At the Detroit Zoo
Three male sandhill cranes found sanctuary at the Detroit Zoo after being rescued and rehabilitated. One of the cranes was found as a chick in 2002 with a wing problem. Rescuers determined he would not survive in the wild. The second crane was rescued in 2015 with a badly injured wing. His injuries required amputation of the wing tip, leaving him unable to fly. The most recent rescued took place in 2021. This bird was found with a rubber band wrapped tightly around his lower beak, which had constricted and cut off blood supply to the area and caused the beak to crack and break off. Because of this injury, he would not have survived in the wild. A prosthetic beak is being created, but until then he is being given a special diet and has learned a new way to eat. The sandhill cranes can be found in a grassy habitat with a pond west of Buddy’s Pizza.
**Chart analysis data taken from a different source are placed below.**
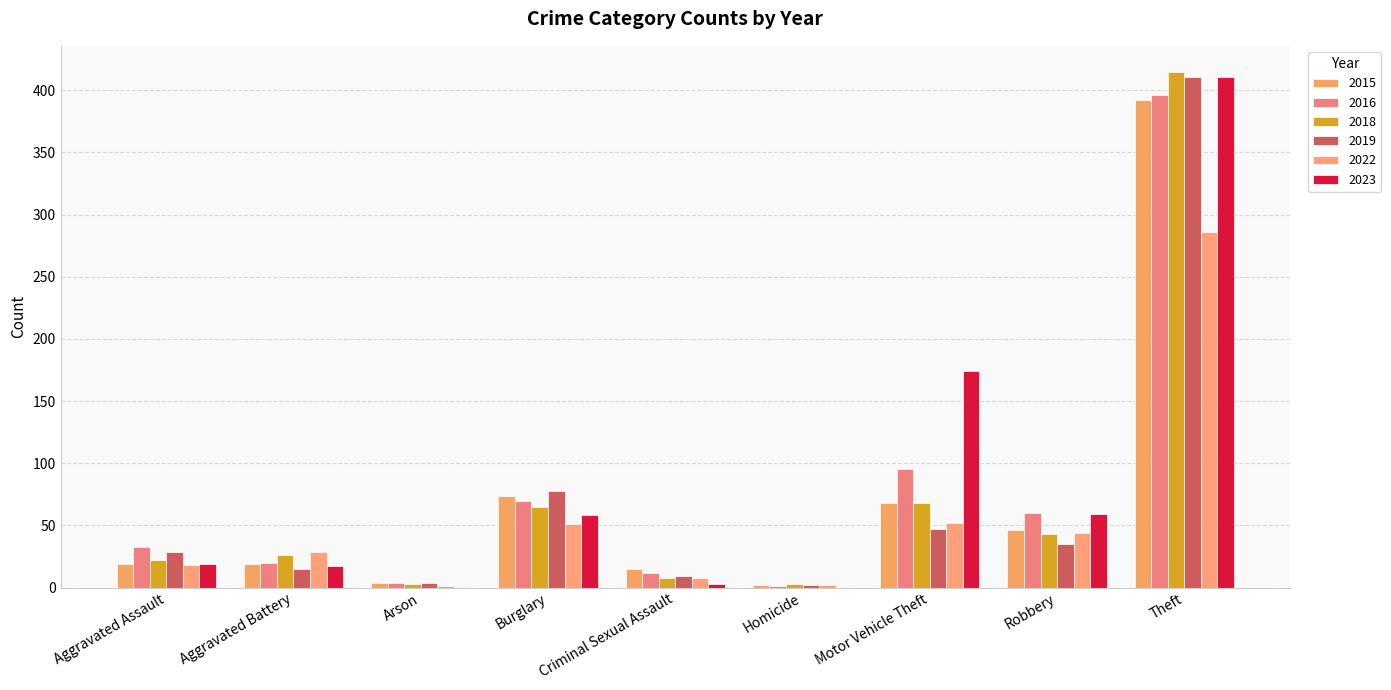

How many groups of bars are there?

9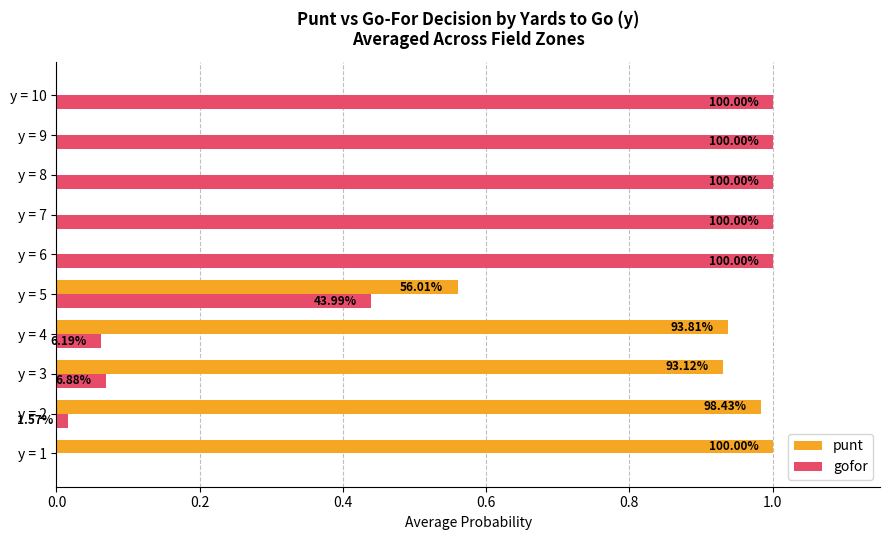

What are all the series names shown in the legend?

punt, gofor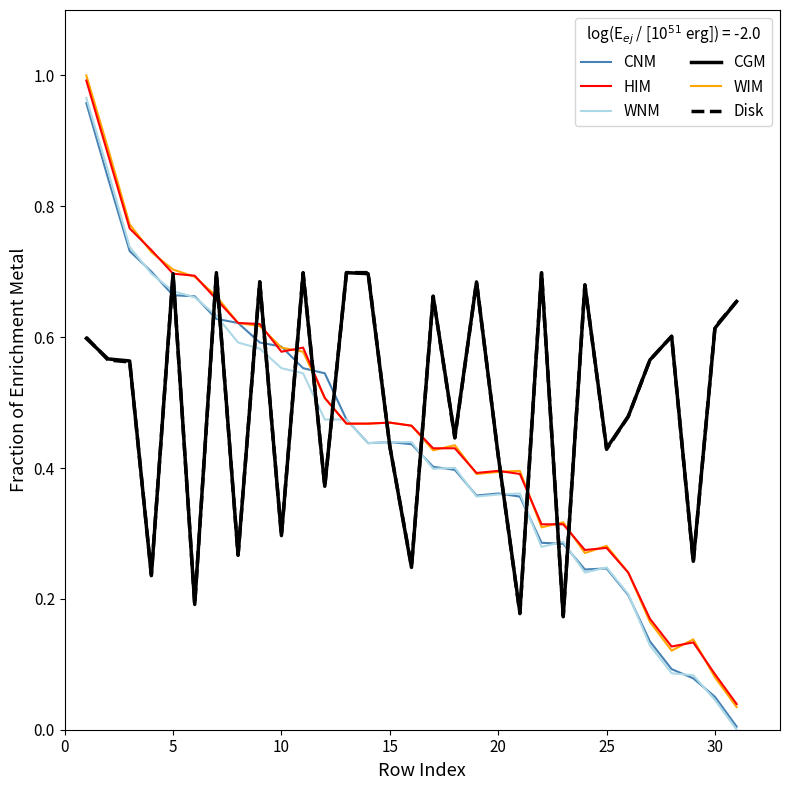

Which series has the largest total across all categories?

CGM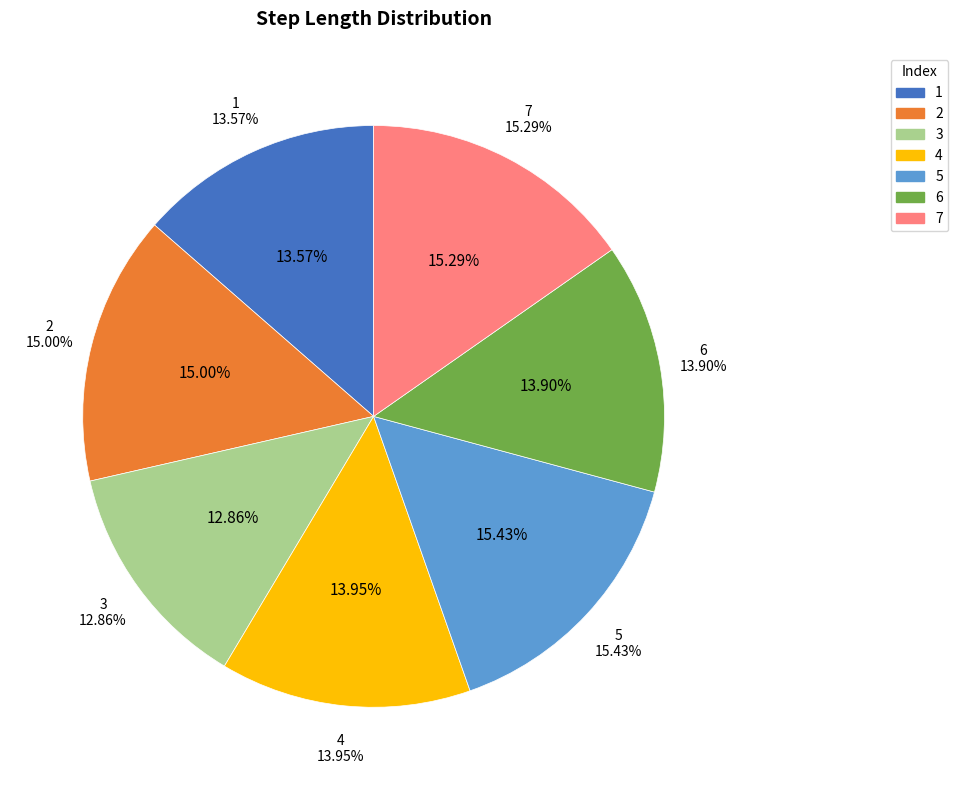

What percentage is the 3 slice, to the nearest percent?

13%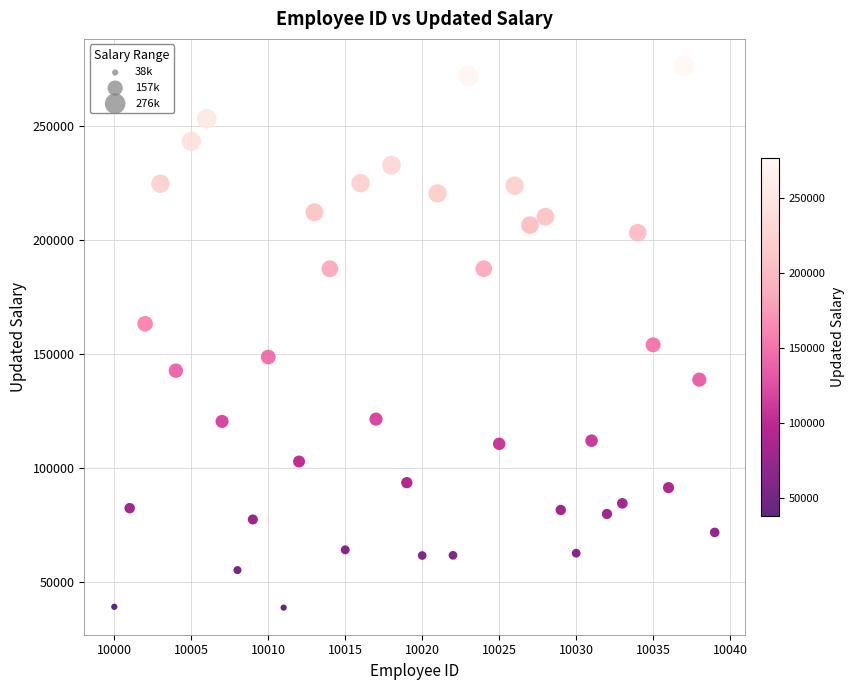

What is the range of X values (max minus min)?

39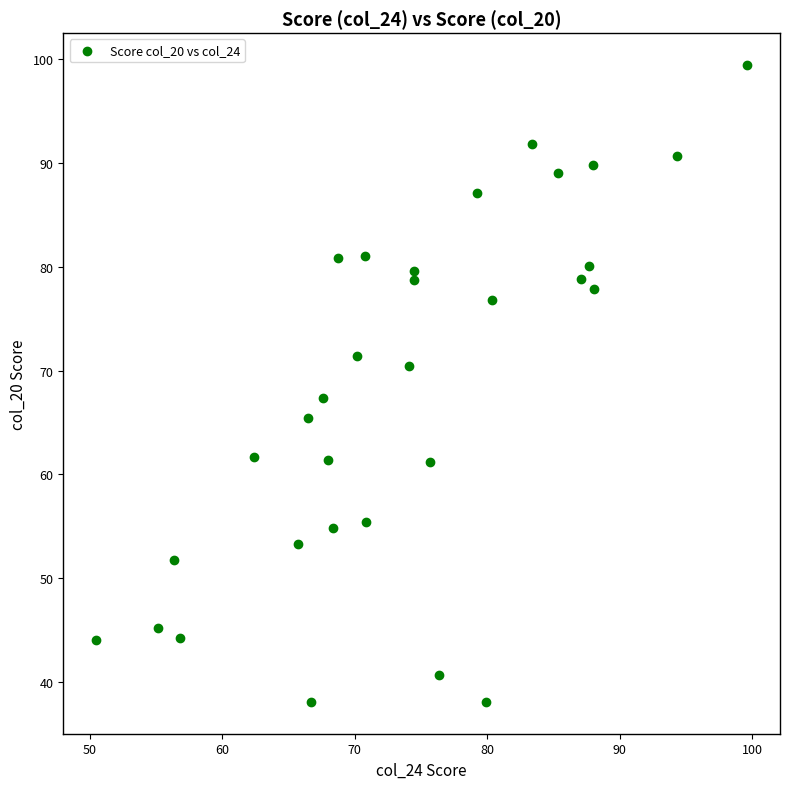

What is the range of Y values (max minus min)?

61.2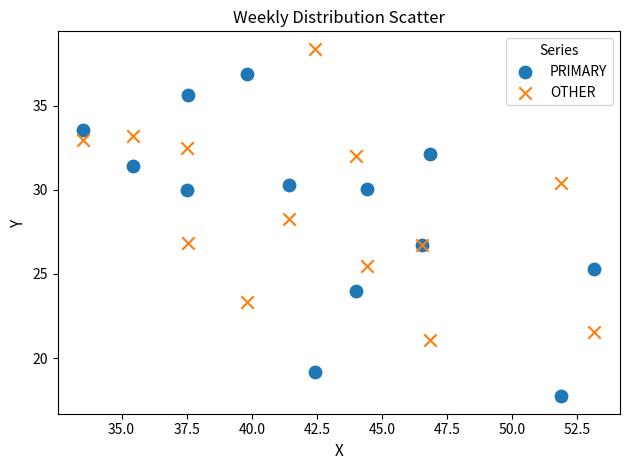

Across all series, what Y value is closest to 28?

28.3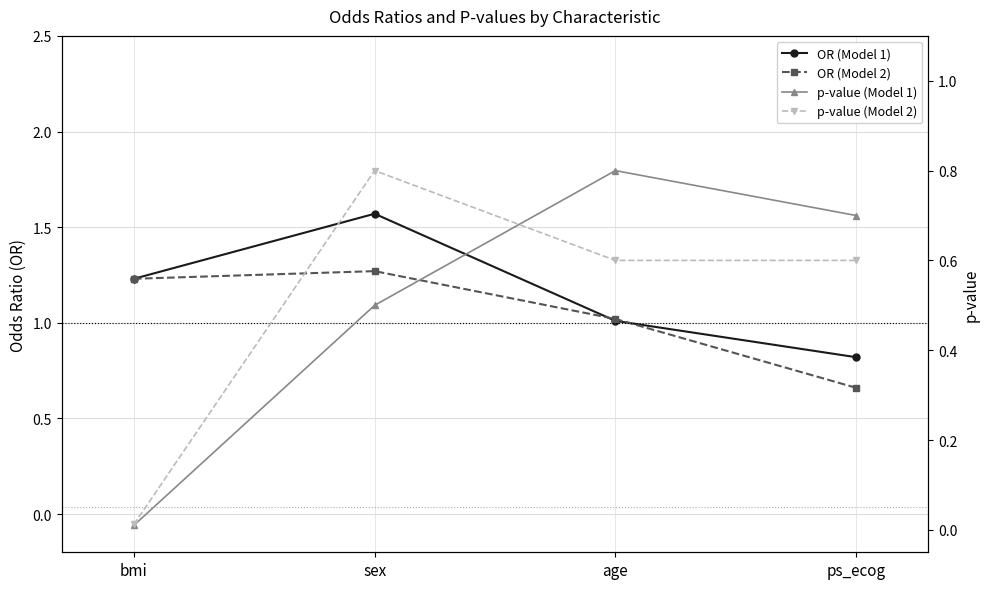

True or false: OR (Model 2) and p-value (Model 2) intersect in this chart.

False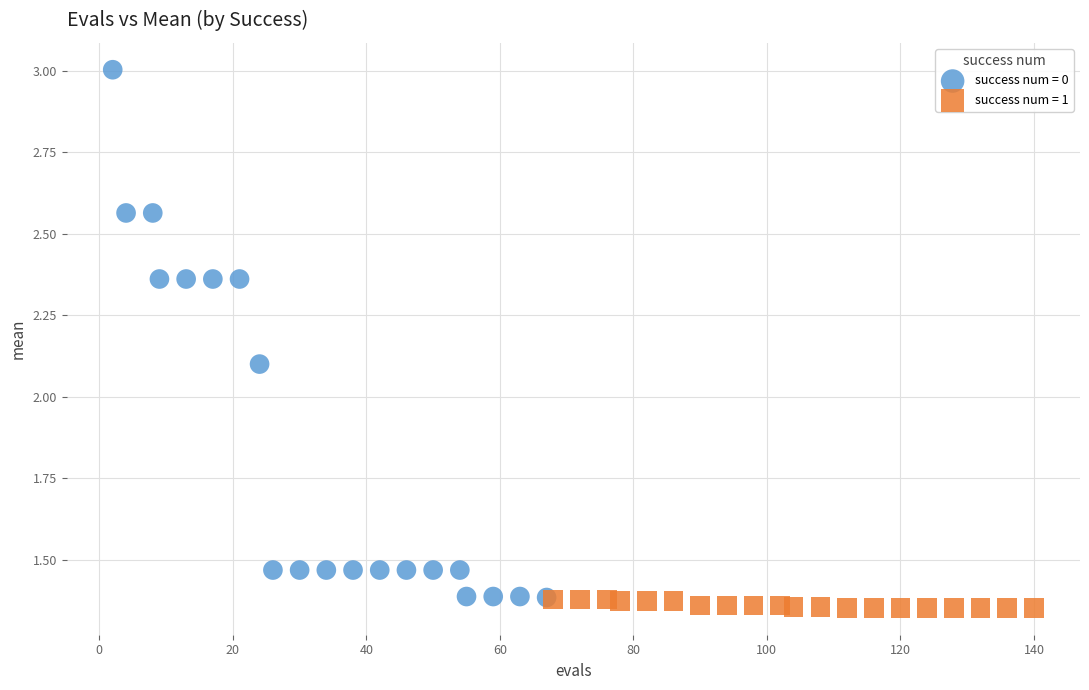

Which series has the largest Y range (max minus min)?

success num = 0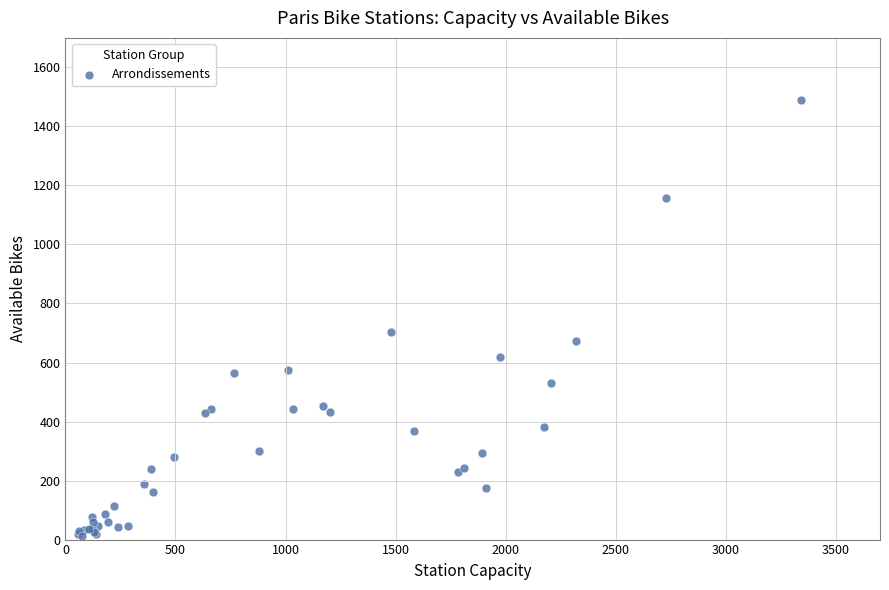

What Y value in the scatter plot is closest to 751?

705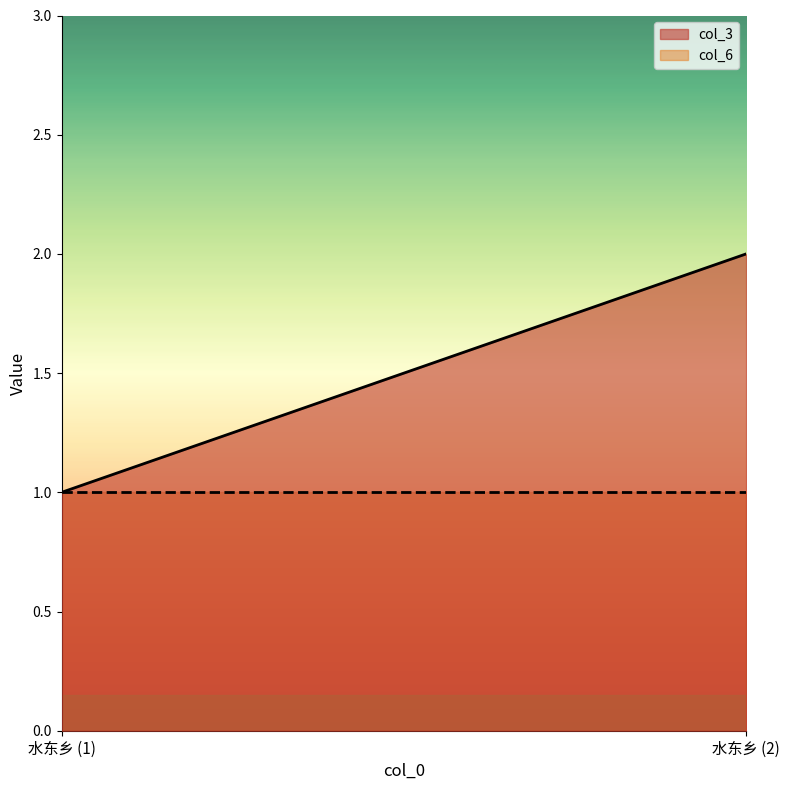

What is the difference between the col_3 values at 水东乡 (1) and 水东乡 (2)?

1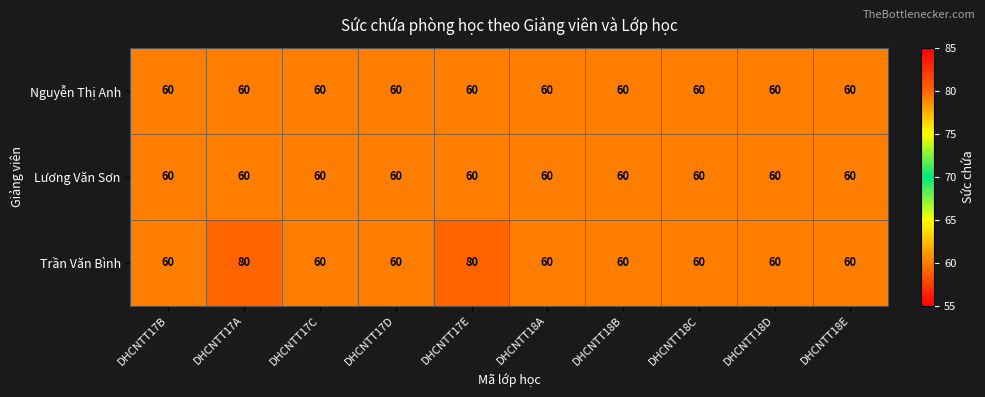

Reading right to left, extract all data points from this chart.

Nguyễn Thị Anh: 60	60	60	60	60	60	60	60	60	60
Lương Văn Sơn: 60	60	60	60	60	60	60	60	60	60
Trần Văn Bình: 60	60	60	60	60	80	60	60	80	60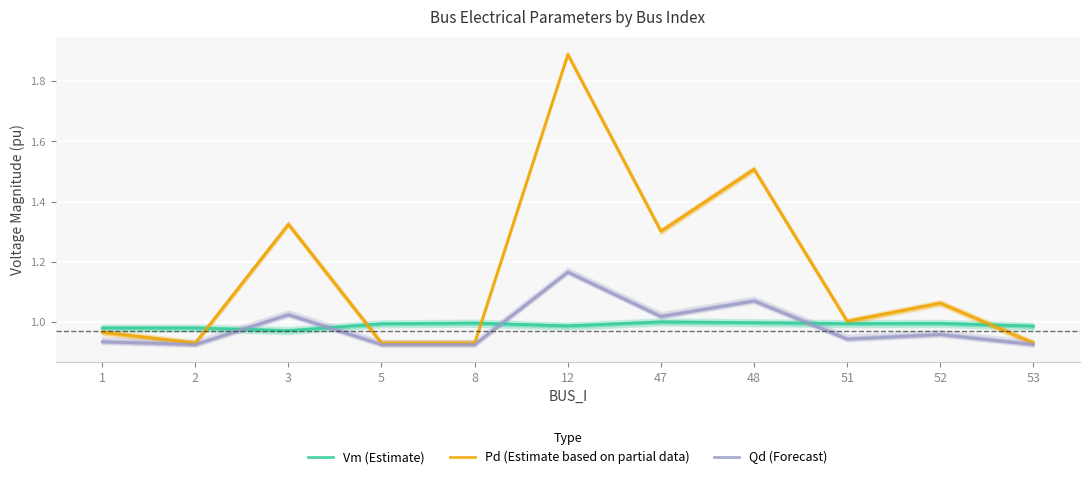

How many data points in Pd (Estimate based on partial data) are above 1?

6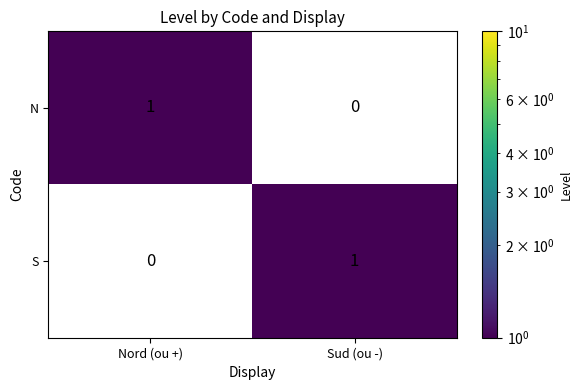

What is the spread (max minus min) of values at Sud (ou -)?

1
Sandhill cranes are large-bodied birds with an impressive wingspan, long black legs, long necks and short bills. They have grey plumage on their bodies, becoming white or paler grey on their faces, chins and upper throats, and a patch of bald red skin on the top of their heads.
Sandhill cranes are the most abundant crane species on Earth, renowned for their spectacular mass migrations.
Even though sandhill cranes chicks fledge at around 67 to 75 days, they do not become independent of the parents until they are 9 to 10 months old.